Au-delà de l'élargissement de l'assiette, une révision de la structure des prélèvements obligatoires est nécessaire pour augmenter les recettes publiques, tout en améliorant la compétitivité des entreprises afin de soutenir la croissance potentielle et en partageant équitablement les efforts. Nous prolongeons sur ce point notre rapport de mars dernier sur la comparaison des prélèvements obligatoires en France et en Allemagne.

Les comparaisons internationales font apparaître des prélèvements fiscaux et sociaux pesant sur le coût du travail déjà élevés en France, au détriment de la compétitivité des entreprises et de l'emploi. Non seulement, il est difficile de les alourdir, mais certaines taxes payées par les entreprises sur leur masse salariale pour financer des politiques publiques spécifiques pourraient être remplacées par des prélèvements sur des assiettes plus larges.

Des marges existent en matière de fiscalité indirecte et environnementale. Ainsi, notre rapport France-Allemagne a souligné qu'un alignement du taux réduit de TVA et de son champ d'application sur le régime qui prévaut en Allemagne se traduirait par une recette supplémentaire de 15 milliards d'euros. Ses éventuels effets dégressifs sur la distribution des revenus pourraient être compensés par des aides sociales ciblées sur les ménages aux revenus modestes. Quant aux recettes tirées de la fiscalité environnementale, elles se trouveraient accrues d'environ 10 milliards d'euros si leur poids était aligné sur celui constaté dans le reste de l'Europe.

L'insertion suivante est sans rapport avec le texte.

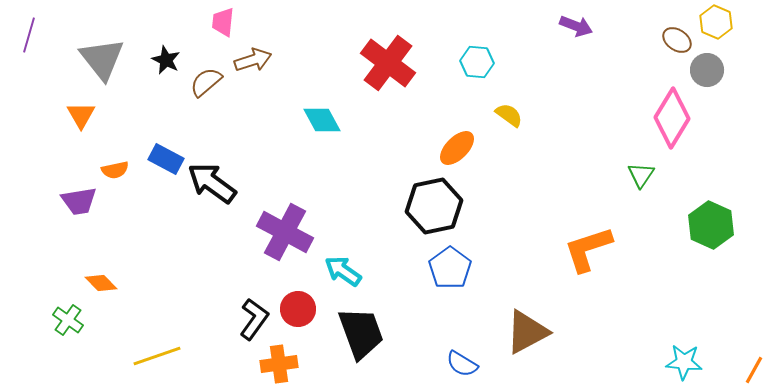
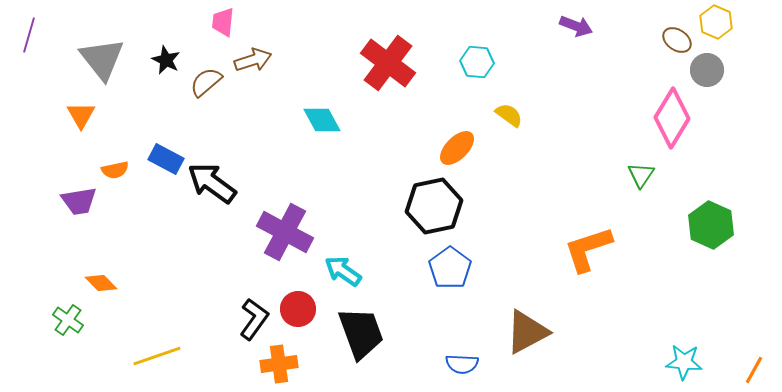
blue semicircle: rotated 28 degrees counterclockwise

Le nécessaire rééquilibrage des comptes sociaux passe d'abord par une action sur les dépenses. Si elle s'avérait insuffisante, une hausse de la CSG serait inévitable, et même de la CRDS si notre pays continue à accumuler de la dette sociale après 2012.

En conclusion, la France part d'un déficit supérieur à la moyenne européenne et elle a programmé un redressement progressif de ses finances publiques, fondé pour l'essentiel sur une modération de la dépense. Les mesures à prendre restent pour une grande part à préciser. Le message de la Cour est clair : il faut à la fois expliciter, intensifier et poursuivre les efforts, en ne cédant ni à la tentation du relâchement, ni aux illusions qu'entretiendrait une meilleure conjoncture.

Le programme de stabilité prévoit, en 2012, une réduction de 1,1 point de PIB du déficit et de 1 point du déficit structurel. Le débat d'orientation des finances publiques permettra d'éclairer les choix opérés dans les lois de finances et de financement de la sécurité sociale pour 2012, afin d'atteindre l'objectif. Il est indispensable d'agir dans le cadre d'une stratégie financière et fiscale de moyen terme globale, équilibrée, continue et cohérente. Il y va de la croissance à long terme de notre économie, et, plus largement, de la capacité de notre pays à rester pleinement maître de ses choix économiques et sociaux. Le défi est bien réel. Beaucoup de chemin reste à faire. Mais, la Cour a la conviction que ce défi peut être relevé. Elle espère que cet audit annuel de nos finances publiques contribuera à une meilleure prise de conscience des enjeux en même temps qu'il fournira des pistes utiles pour l'action.